Das „Europäische Sozialmodell“ ist damit weit mehr als eine suggestive Formel. Es bezeichnet, was die europäischen Länder sozial und politisch miteinander verbindet – nicht erst seit wenigen Jahrzehnten, sondern seit Jahrhunderten. Es bedeutet die soziale Umhegung des Marktes; seine Ergänzung, wo dieser versagt; seine Inpflichtnahme, wo dieser sozial unsensibel ist; und seine Begrenzung, wo politische Kontrolle unverzichtbar bleibt – durch Sicherung der elementaren Lebensbedürfnisse sowie Hilfe bei Krankheit, im Alter, bei Erwerbsunfähigkeit und Arbeitslosigkeit.

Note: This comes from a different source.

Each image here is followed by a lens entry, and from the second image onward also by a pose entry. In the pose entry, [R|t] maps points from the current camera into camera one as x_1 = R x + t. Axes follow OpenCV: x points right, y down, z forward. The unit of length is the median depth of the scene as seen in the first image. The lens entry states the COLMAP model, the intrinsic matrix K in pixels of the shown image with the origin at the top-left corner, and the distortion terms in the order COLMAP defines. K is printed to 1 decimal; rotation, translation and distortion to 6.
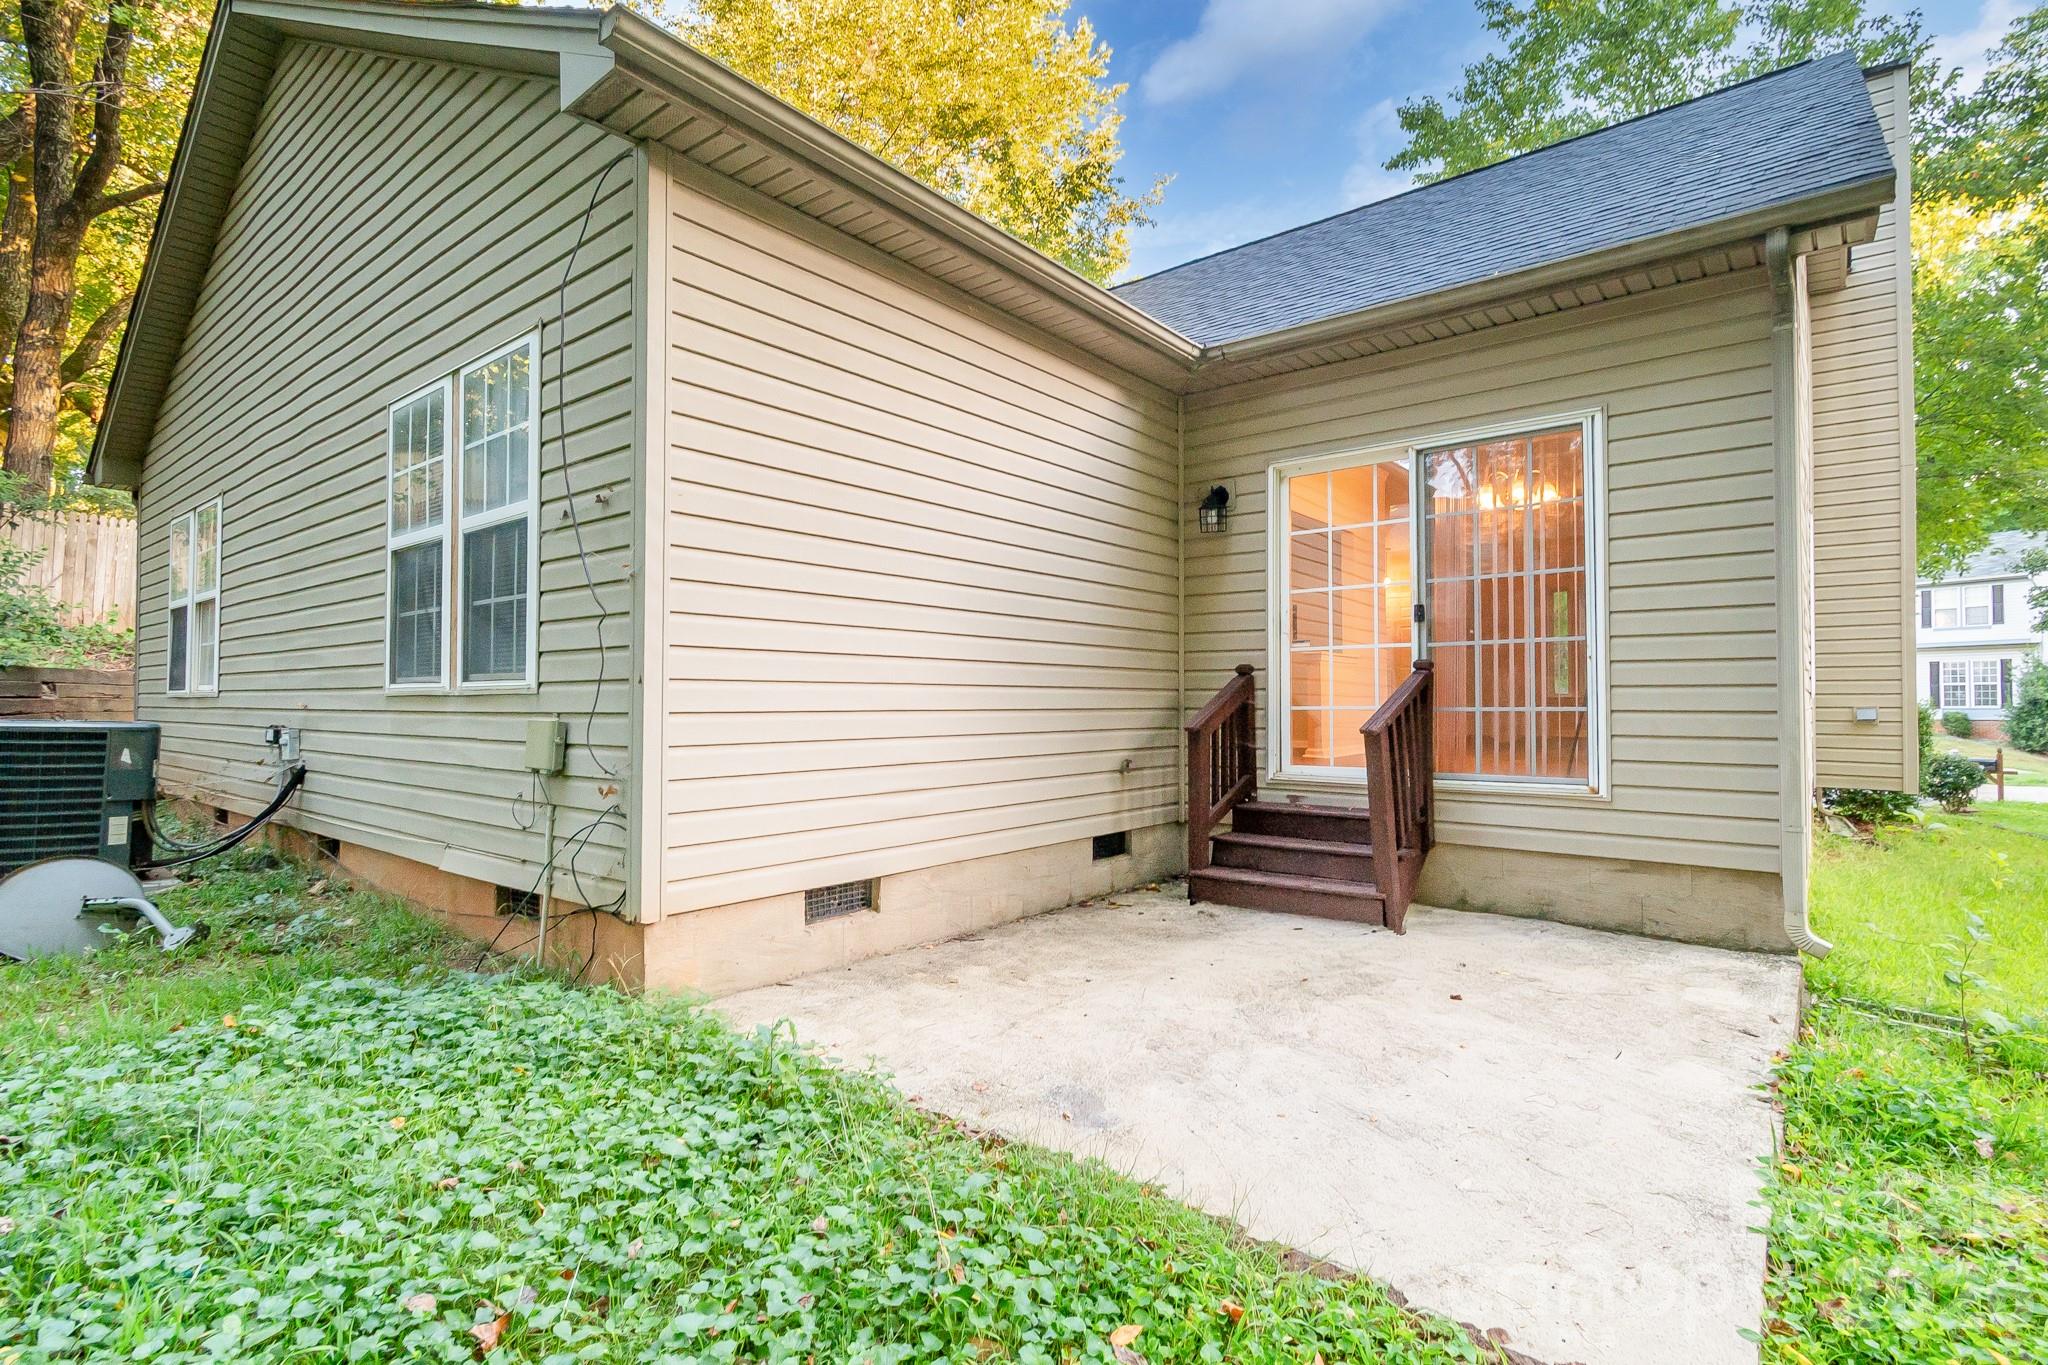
lens RADIAL K [[927.6, 0, 1015.0], [0, 927.6, 691.3], [0, 0, 1]] dist [0.012437, -0.002966]
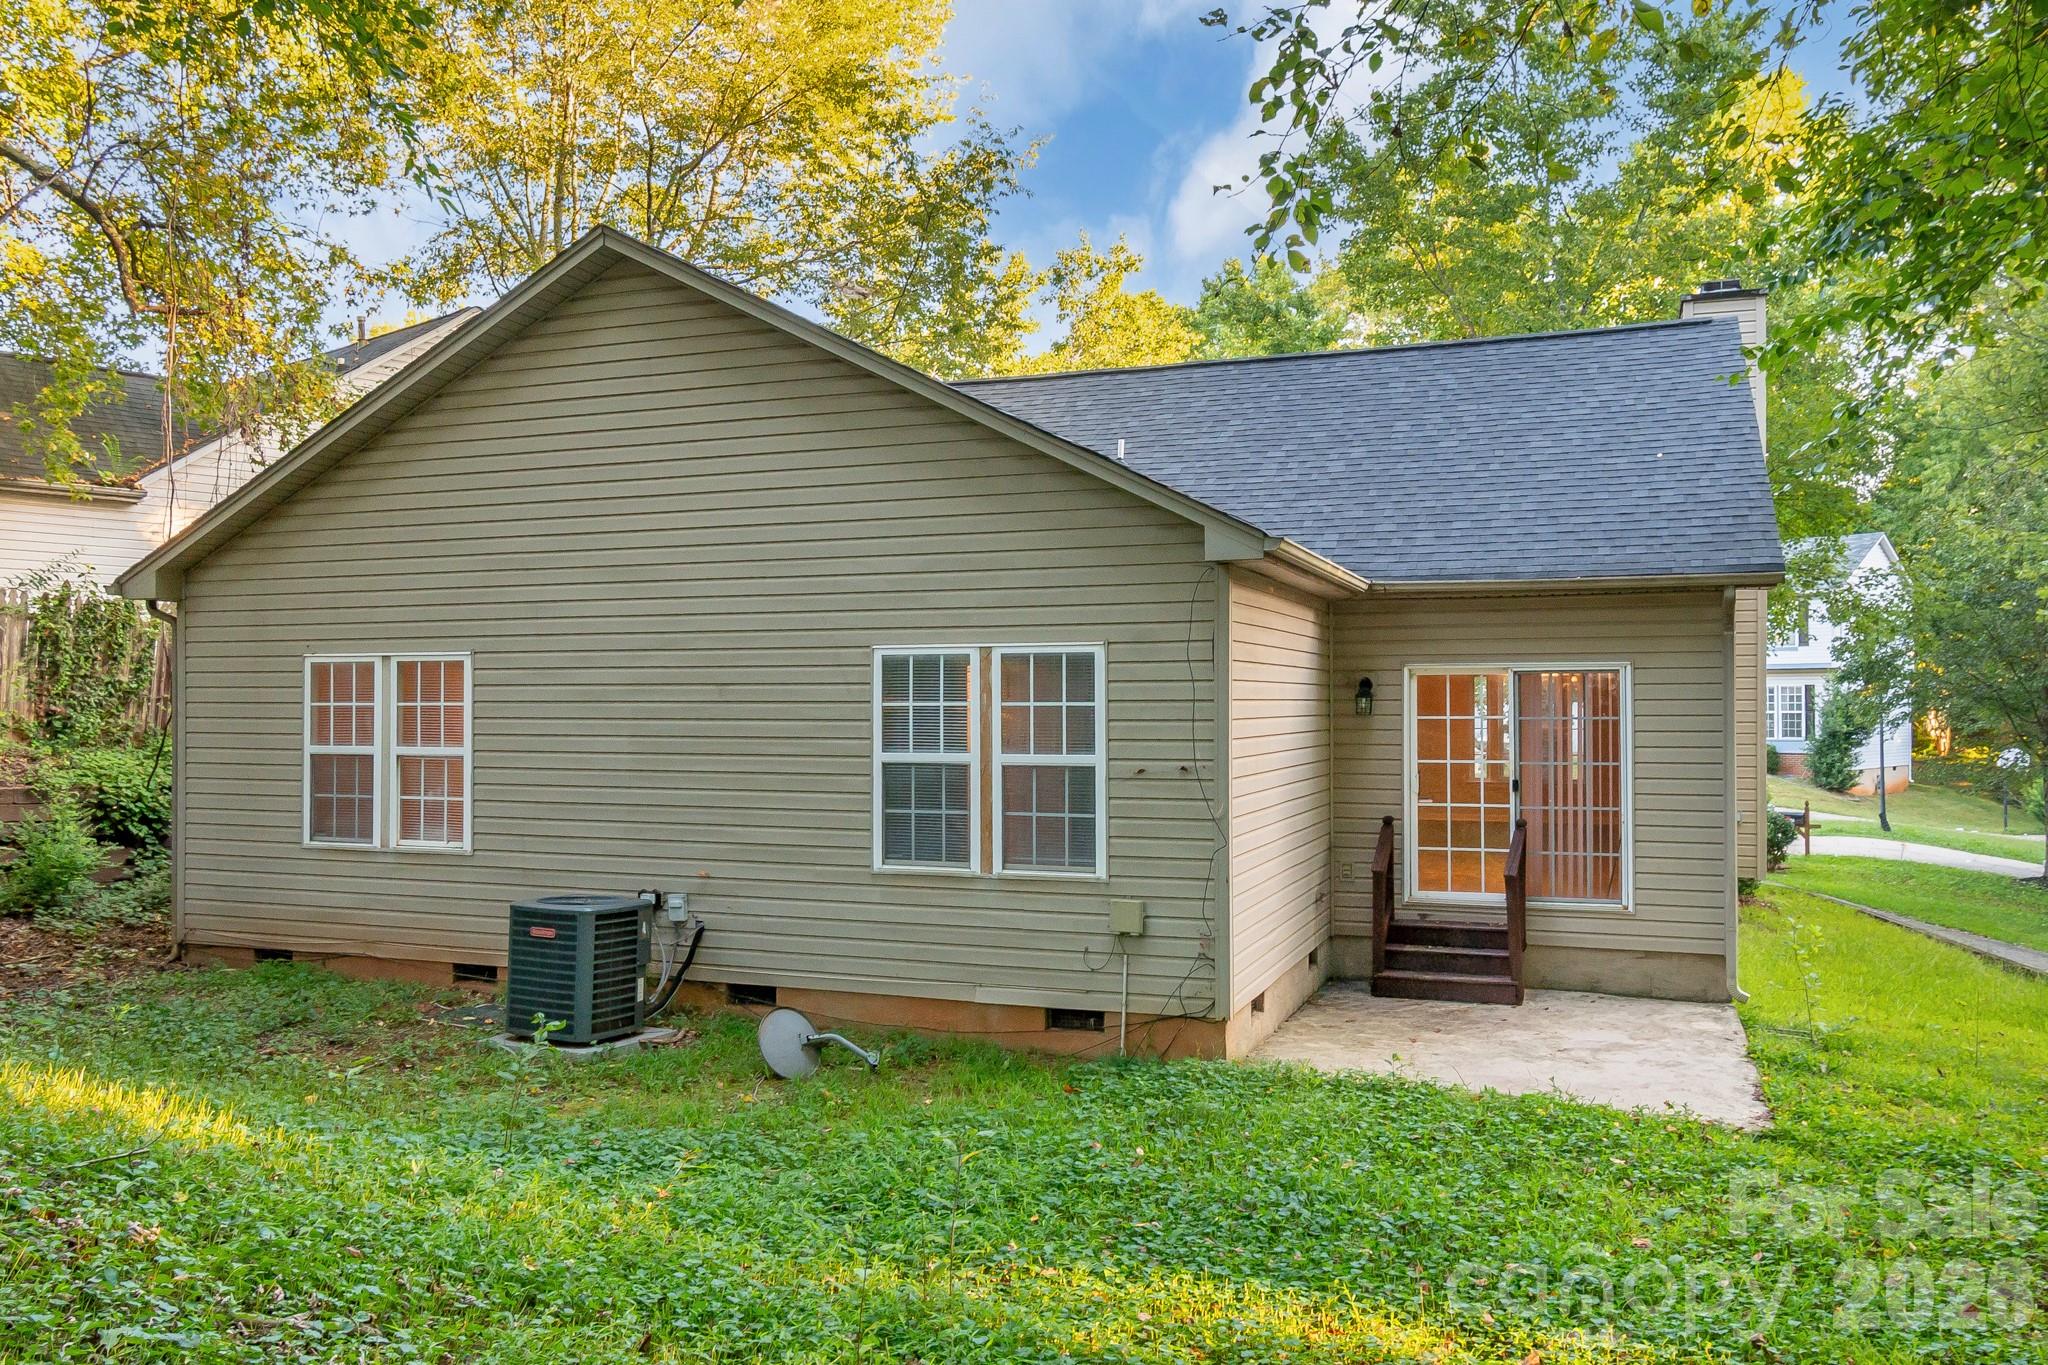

In dem Maße, wie sich die europäische Wirtschaftsgesellschaft transnational entfaltet, wird sie der Formung durch die Europäische Sozialpolitik bedürfen. Das ist keine Utopie oder träumerische Vision, sondern eine konkrete politische Wirklichkeit, die in diesen Jahrzehnten in der EU mehr und mehr Gestalt annimmt.